- SOURCE RECORDS -
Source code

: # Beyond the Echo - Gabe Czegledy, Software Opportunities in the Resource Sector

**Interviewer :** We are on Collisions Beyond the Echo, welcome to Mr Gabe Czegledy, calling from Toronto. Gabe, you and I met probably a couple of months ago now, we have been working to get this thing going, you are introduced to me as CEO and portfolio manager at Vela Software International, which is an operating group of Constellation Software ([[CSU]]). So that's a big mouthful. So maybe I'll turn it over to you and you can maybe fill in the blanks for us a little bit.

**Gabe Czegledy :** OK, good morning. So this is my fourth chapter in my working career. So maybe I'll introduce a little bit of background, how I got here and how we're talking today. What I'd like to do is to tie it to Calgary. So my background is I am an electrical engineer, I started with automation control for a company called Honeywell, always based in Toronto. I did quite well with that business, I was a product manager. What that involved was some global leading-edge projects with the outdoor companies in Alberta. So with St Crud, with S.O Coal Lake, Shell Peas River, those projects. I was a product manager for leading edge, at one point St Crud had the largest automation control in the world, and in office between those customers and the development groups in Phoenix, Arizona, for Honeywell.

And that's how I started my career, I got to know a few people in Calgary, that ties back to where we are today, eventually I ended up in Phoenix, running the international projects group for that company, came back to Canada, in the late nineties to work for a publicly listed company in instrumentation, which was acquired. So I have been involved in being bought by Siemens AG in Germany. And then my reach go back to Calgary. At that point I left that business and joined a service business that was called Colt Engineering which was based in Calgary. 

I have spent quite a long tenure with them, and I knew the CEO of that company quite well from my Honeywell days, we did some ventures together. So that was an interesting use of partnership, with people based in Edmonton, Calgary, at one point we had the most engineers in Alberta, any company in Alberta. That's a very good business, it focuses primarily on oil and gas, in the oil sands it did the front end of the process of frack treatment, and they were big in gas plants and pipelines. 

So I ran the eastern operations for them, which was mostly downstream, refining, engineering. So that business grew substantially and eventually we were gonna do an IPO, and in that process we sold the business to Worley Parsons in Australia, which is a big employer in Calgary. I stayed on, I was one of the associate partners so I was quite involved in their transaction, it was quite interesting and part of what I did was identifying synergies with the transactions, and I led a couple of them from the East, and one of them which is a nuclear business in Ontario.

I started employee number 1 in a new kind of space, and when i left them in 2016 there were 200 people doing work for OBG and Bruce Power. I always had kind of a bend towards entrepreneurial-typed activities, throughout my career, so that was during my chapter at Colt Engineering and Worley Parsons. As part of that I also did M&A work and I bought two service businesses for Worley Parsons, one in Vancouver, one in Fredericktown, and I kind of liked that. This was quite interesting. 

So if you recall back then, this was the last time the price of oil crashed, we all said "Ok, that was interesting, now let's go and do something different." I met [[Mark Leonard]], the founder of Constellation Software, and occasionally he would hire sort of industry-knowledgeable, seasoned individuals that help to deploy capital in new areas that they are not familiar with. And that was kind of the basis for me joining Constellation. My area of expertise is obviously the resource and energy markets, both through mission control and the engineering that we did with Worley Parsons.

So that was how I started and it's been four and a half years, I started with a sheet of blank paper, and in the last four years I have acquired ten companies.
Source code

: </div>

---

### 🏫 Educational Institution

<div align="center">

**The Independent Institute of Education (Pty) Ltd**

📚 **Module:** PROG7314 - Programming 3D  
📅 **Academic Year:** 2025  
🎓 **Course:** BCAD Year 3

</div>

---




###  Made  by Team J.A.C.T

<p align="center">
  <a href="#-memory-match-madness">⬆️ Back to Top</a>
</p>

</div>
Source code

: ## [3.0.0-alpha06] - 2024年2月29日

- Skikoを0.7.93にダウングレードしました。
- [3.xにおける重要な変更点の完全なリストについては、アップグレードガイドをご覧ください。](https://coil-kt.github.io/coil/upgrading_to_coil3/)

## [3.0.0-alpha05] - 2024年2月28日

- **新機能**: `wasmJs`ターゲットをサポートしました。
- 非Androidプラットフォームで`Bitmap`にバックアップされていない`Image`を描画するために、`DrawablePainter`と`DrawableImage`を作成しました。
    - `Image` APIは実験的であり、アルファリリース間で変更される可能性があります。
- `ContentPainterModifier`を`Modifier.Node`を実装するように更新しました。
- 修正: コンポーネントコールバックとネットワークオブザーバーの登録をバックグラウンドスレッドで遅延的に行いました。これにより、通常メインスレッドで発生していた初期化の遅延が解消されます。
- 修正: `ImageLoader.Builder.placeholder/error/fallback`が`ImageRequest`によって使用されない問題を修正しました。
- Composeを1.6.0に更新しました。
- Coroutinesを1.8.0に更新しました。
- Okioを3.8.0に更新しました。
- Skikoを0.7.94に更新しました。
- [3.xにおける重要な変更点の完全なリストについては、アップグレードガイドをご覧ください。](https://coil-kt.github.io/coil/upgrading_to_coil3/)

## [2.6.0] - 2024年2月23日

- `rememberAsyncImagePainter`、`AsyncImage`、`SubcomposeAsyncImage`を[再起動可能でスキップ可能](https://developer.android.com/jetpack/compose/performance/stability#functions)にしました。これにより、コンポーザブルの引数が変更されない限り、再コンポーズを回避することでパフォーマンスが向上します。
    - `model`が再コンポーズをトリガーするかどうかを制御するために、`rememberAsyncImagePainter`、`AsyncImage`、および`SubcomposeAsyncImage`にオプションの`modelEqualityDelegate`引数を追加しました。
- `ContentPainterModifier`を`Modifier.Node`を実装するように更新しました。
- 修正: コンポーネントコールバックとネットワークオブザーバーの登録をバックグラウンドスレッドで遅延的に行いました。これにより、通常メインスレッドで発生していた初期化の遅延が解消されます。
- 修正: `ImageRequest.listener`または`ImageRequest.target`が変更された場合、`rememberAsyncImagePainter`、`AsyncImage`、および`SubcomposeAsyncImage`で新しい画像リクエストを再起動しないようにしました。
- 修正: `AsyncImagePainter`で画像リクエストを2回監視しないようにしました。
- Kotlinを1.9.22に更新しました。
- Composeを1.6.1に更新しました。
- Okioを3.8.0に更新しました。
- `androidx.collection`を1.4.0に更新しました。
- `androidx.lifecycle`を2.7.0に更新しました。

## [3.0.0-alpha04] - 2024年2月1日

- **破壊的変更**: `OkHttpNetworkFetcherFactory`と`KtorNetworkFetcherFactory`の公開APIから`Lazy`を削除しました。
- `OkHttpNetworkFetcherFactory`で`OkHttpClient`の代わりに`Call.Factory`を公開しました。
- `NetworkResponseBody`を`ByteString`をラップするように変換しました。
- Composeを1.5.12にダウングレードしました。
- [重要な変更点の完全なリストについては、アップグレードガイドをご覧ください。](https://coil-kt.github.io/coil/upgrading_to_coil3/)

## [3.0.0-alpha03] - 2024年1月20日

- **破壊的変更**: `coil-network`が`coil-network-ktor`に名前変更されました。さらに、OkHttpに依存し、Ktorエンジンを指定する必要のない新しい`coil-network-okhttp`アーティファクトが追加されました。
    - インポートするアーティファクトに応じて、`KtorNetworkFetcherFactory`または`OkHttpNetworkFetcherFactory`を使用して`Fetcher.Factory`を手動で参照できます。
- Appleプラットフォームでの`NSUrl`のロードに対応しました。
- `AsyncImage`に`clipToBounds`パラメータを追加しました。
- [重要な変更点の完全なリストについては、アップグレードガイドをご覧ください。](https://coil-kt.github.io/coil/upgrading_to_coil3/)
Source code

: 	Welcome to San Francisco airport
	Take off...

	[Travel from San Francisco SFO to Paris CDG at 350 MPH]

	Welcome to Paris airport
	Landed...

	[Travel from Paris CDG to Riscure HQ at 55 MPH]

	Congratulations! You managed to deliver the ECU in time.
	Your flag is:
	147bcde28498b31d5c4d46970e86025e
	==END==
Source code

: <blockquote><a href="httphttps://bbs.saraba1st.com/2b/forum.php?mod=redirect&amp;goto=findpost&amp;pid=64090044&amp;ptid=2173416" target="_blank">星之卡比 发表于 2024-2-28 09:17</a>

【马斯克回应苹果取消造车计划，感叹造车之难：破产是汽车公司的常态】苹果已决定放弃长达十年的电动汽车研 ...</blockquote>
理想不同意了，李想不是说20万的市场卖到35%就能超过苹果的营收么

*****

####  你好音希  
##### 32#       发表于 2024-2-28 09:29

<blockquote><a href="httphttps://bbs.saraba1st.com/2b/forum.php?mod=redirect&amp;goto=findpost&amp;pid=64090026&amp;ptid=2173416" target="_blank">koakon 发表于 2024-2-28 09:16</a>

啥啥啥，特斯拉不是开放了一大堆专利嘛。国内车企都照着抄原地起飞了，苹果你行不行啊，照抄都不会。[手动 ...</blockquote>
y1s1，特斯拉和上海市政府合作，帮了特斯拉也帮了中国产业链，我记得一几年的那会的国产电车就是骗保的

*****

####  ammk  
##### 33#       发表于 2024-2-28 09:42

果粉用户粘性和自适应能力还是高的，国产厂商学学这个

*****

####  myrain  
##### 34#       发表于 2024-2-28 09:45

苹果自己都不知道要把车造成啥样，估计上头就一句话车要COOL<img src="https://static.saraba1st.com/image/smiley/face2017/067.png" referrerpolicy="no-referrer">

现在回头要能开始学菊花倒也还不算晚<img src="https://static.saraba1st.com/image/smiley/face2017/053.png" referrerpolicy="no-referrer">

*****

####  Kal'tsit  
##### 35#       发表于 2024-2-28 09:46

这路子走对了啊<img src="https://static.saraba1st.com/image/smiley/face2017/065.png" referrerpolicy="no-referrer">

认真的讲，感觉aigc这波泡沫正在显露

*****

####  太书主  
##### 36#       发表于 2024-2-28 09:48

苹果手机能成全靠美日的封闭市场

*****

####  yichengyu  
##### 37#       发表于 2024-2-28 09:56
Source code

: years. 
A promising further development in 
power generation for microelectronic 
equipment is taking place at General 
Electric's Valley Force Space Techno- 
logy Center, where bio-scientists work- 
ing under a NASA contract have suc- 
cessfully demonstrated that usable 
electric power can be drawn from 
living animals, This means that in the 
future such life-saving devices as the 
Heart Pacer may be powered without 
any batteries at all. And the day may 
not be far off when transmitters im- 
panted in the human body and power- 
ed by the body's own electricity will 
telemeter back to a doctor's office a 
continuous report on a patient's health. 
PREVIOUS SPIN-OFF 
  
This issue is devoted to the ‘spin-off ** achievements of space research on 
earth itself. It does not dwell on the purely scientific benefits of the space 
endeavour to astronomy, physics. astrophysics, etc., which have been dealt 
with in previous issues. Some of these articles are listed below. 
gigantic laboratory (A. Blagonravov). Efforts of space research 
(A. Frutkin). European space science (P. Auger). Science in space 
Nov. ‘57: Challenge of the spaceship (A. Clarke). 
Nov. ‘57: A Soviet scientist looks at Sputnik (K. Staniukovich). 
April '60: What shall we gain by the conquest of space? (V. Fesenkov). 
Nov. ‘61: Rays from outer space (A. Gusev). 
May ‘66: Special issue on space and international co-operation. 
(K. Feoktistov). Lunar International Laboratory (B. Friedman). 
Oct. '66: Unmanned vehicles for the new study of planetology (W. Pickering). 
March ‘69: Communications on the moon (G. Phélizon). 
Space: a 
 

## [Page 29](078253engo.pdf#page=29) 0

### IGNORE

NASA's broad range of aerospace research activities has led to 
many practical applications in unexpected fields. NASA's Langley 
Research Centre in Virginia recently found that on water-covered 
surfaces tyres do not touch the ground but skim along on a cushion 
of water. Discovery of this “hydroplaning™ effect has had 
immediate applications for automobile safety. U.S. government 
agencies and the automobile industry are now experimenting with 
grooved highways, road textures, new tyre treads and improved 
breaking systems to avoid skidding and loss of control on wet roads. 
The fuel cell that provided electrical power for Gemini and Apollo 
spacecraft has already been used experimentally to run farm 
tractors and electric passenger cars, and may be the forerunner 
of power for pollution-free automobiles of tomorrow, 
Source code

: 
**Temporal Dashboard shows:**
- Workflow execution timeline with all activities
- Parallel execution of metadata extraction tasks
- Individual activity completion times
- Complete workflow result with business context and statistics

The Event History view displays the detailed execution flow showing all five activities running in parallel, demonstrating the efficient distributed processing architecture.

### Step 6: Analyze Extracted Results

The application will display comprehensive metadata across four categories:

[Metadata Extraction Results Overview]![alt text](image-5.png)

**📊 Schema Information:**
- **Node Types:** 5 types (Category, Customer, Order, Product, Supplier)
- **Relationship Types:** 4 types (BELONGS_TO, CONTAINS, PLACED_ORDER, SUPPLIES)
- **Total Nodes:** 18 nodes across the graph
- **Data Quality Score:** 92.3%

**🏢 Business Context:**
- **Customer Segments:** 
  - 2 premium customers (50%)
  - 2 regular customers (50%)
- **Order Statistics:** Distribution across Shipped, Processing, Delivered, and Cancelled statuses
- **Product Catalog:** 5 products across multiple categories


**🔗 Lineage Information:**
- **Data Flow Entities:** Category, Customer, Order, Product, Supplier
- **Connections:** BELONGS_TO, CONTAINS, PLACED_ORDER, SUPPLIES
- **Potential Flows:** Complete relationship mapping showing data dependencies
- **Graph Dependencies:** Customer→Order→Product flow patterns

- TO DO -
Could you reproduce, character for character, the lines in the records above from the line containing "认真的讲，感觉aigc这波泡沫正在显露" through the line containing "PREVIOUS SPIN-OFF", both included?

- RESULT -
认真的讲，感觉aigc这波泡沫正在显露

*****

####  太书主  
##### 36#       发表于 2024-2-28 09:48

苹果手机能成全靠美日的封闭市场

*****

####  yichengyu  
##### 37#       发表于 2024-2-28 09:56
Source code

: years. 
A promising further development in 
power generation for microelectronic 
equipment is taking place at General 
Electric's Valley Force Space Techno- 
logy Center, where bio-scientists work- 
ing under a NASA contract have suc- 
cessfully demonstrated that usable 
electric power can be drawn from 
living animals, This means that in the 
future such life-saving devices as the 
Heart Pacer may be powered without 
any batteries at all. And the day may 
not be far off when transmitters im- 
panted in the human body and power- 
ed by the body's own electricity will 
telemeter back to a doctor's office a 
continuous report on a patient's health. 
PREVIOUS SPIN-OFF 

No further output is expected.